- [Your goal] When you reach the line that contains "text [187, 1462, 1053, 1592]", set down that line and every one after it through the end of the records, exactly as written and with no pictures.

Recorded data
· · · ·

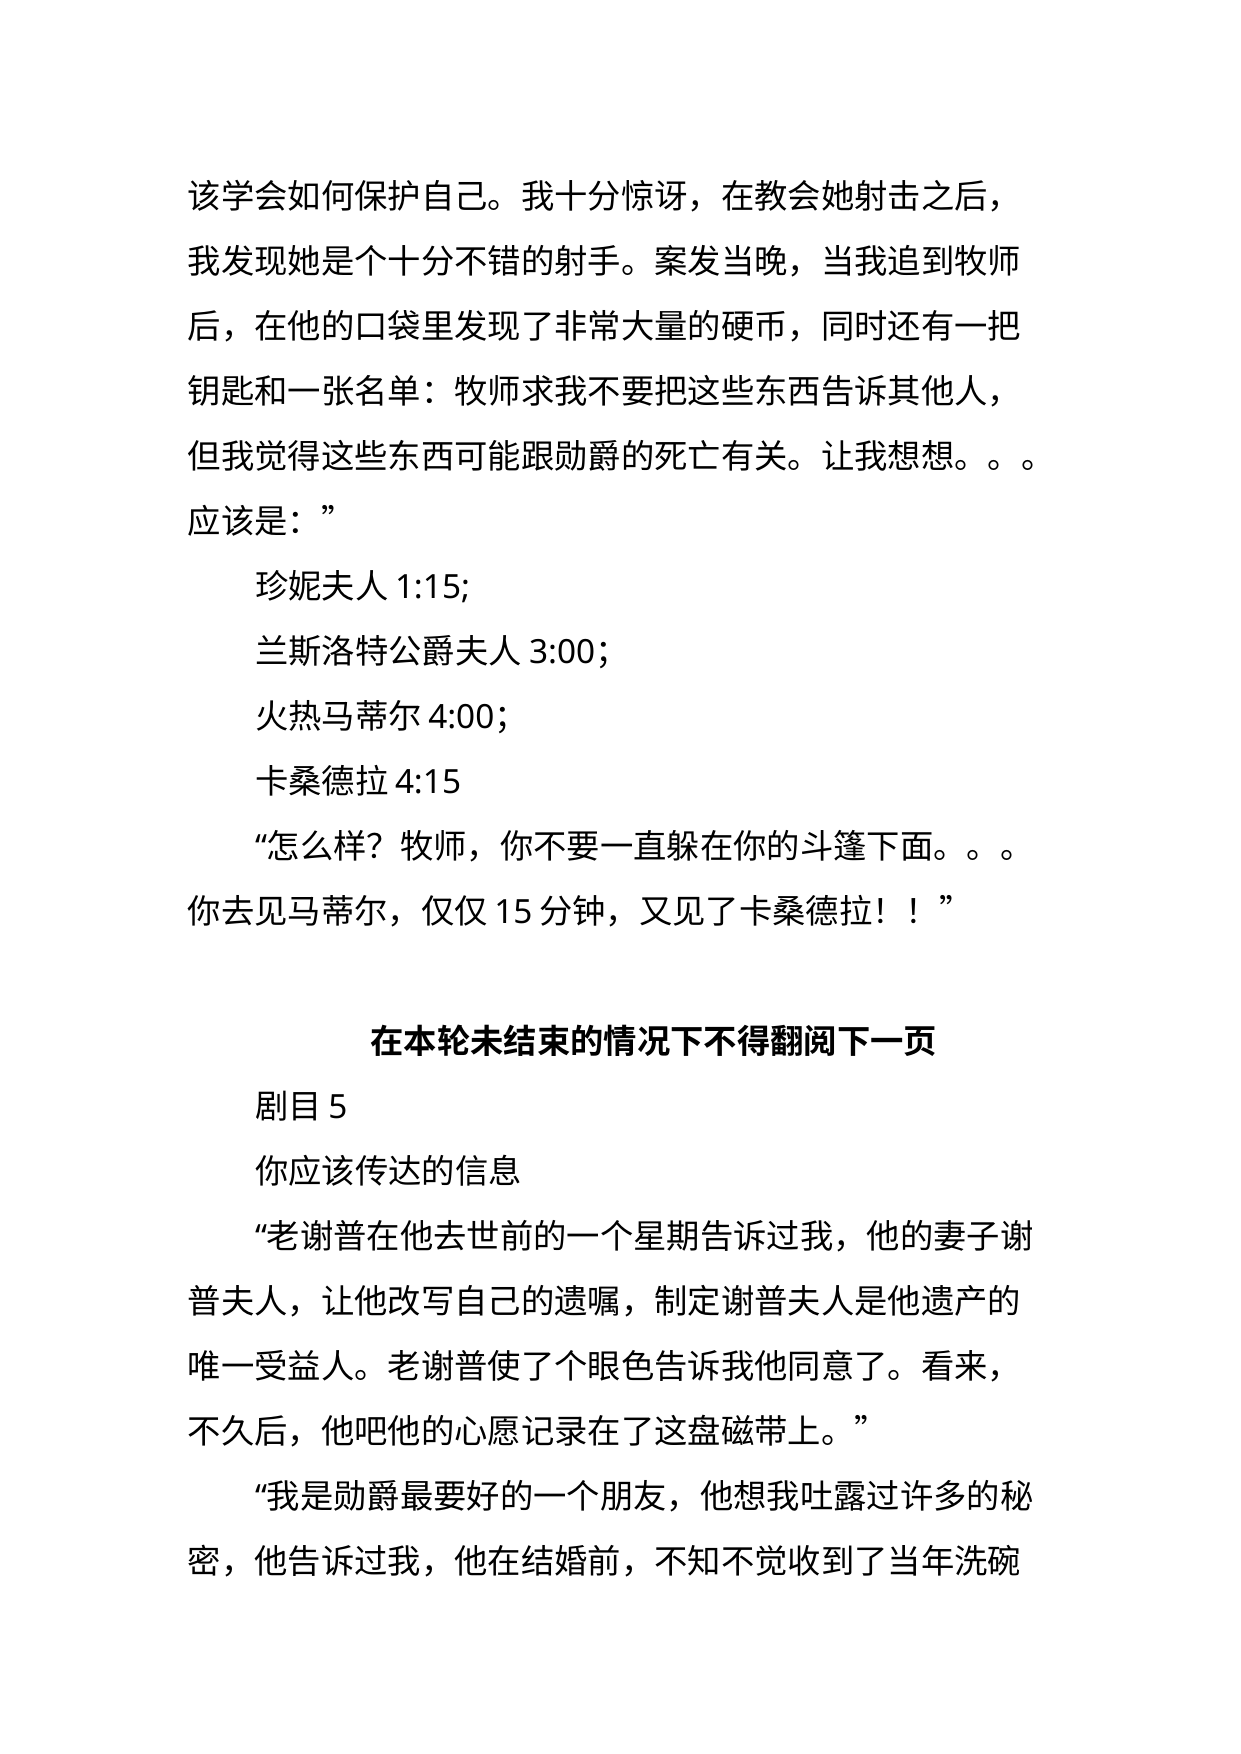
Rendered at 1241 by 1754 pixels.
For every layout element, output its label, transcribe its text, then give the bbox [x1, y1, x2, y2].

text 珍妮夫人1:15; [187, 552, 1053, 617]
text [187, 162, 1053, 552]
text “老谢普在他去世前的一个星期告诉过我，他的妻子谢普夫人，让他改写自己的遗嘱，制定谢普夫人是他遗产的唯一受益人。老谢普使了个眼色告诉我他同意了。看来，不久后，他吧他的心愿记录在了这盘磁带上。” [187, 1202, 1053, 1462]
text 火热马蒂尔4:00； [187, 682, 1053, 747]
text “怎么样？牧师，你不要一直躲在你的斗篷下面。。。你去见马蒂尔，仅仅15分钟，又见了卡桑德拉！！” [187, 812, 1053, 942]
text 在本轮未结束的情况下不得翻阅下一页 [187, 1007, 1053, 1072]
text 你应该传达的信息 [187, 1137, 1053, 1202]
text 卡桑德拉4:15 [187, 747, 1053, 812]
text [187, 1462, 1053, 1592]
text 剧目5 [187, 1072, 1053, 1137]
text 兰斯洛特公爵夫人 3:00； [187, 617, 1053, 682]
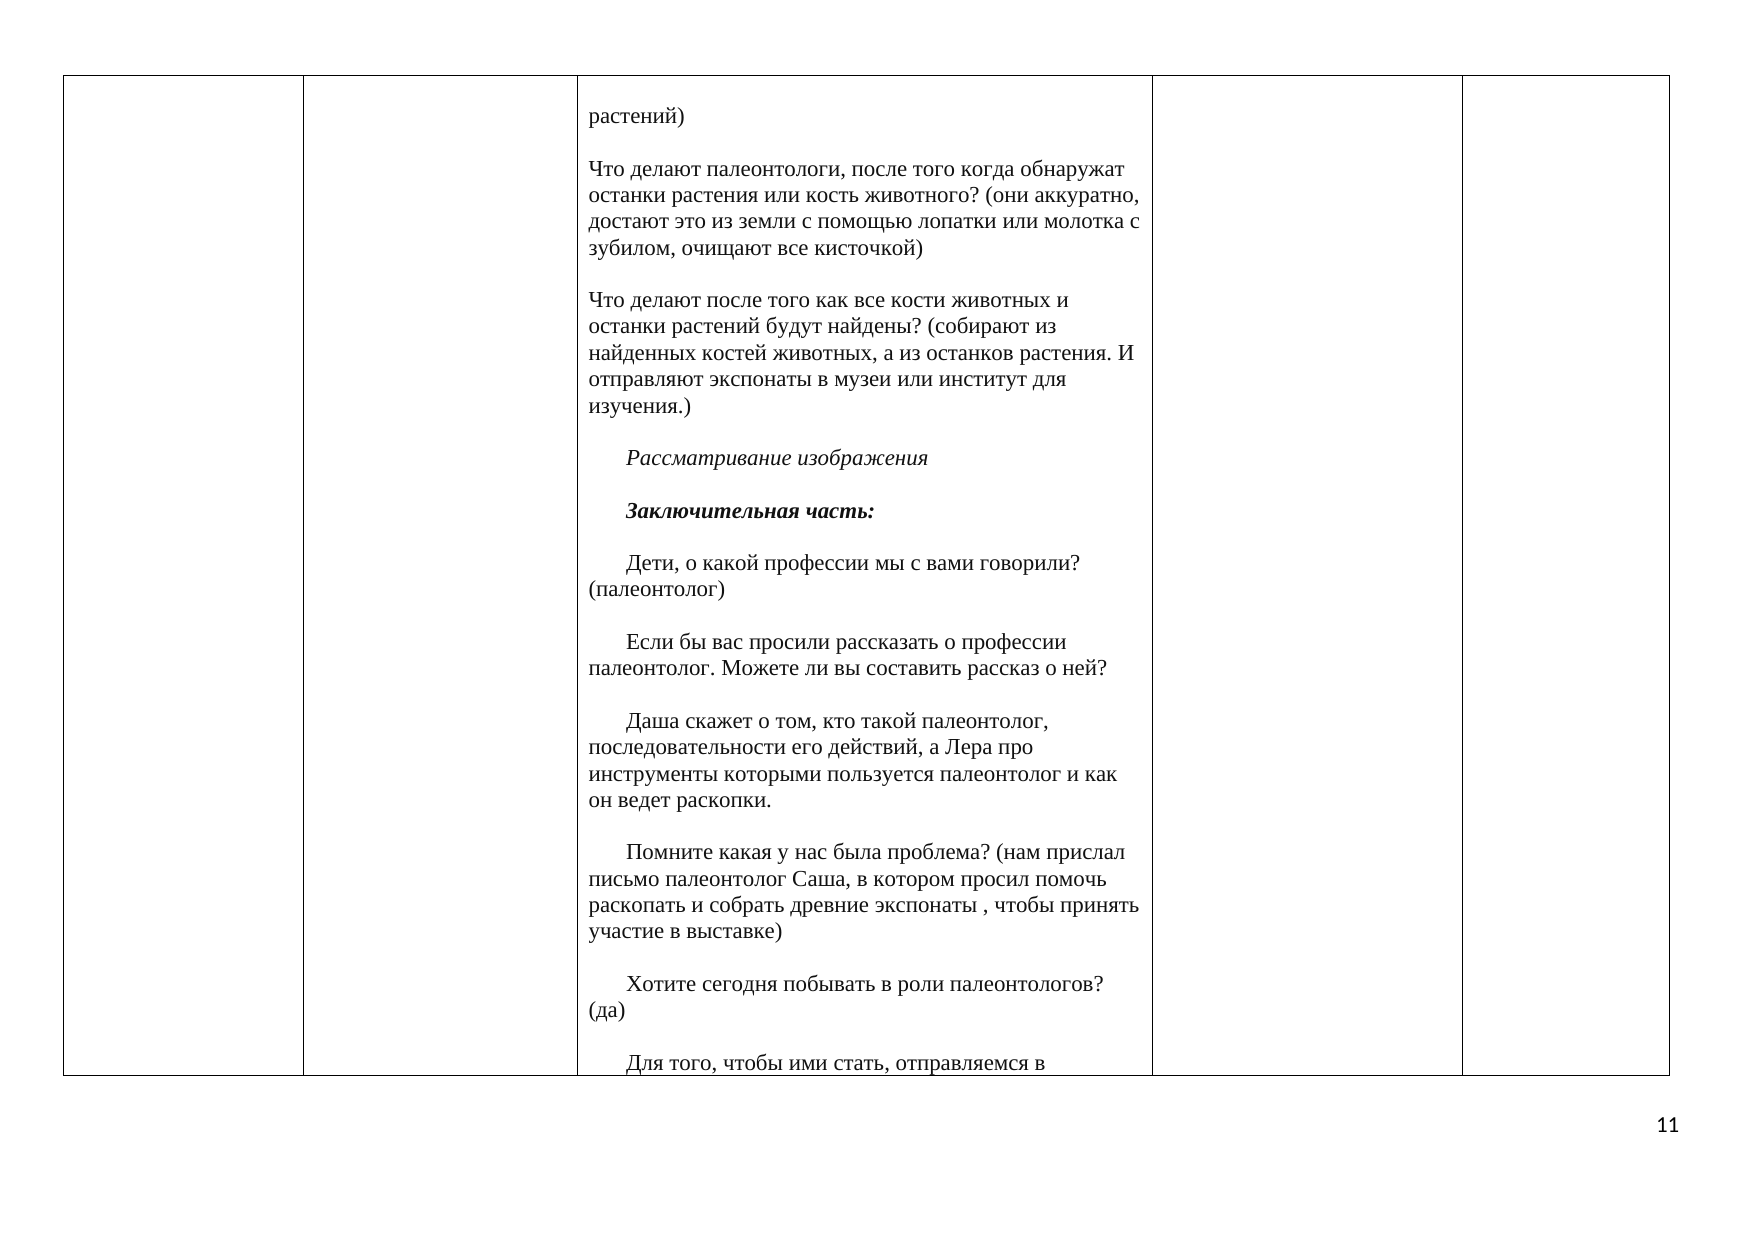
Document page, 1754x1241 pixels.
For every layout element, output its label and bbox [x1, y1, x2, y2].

table_cell [1463, 76, 1669, 1075]
table_cell [64, 76, 303, 1075]
table_cell [304, 76, 577, 1075]
table_cell [578, 76, 1152, 1075]
table_cell [1153, 76, 1462, 1075]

· · · ·

- [Result for this exercise]
text [187, 1462, 1053, 1592]
text 剧目5 [187, 1072, 1053, 1137]
text 兰斯洛特公爵夫人 3:00； [187, 617, 1053, 682]
Document page, 1754x1241 pixels.
For every layout element, output its label and bbox [x1, y1, x2, y2].

table_cell [1463, 76, 1669, 1075]
table_cell [64, 76, 303, 1075]
table_cell [304, 76, 577, 1075]
table_cell [578, 76, 1152, 1075]
table_cell [1153, 76, 1462, 1075]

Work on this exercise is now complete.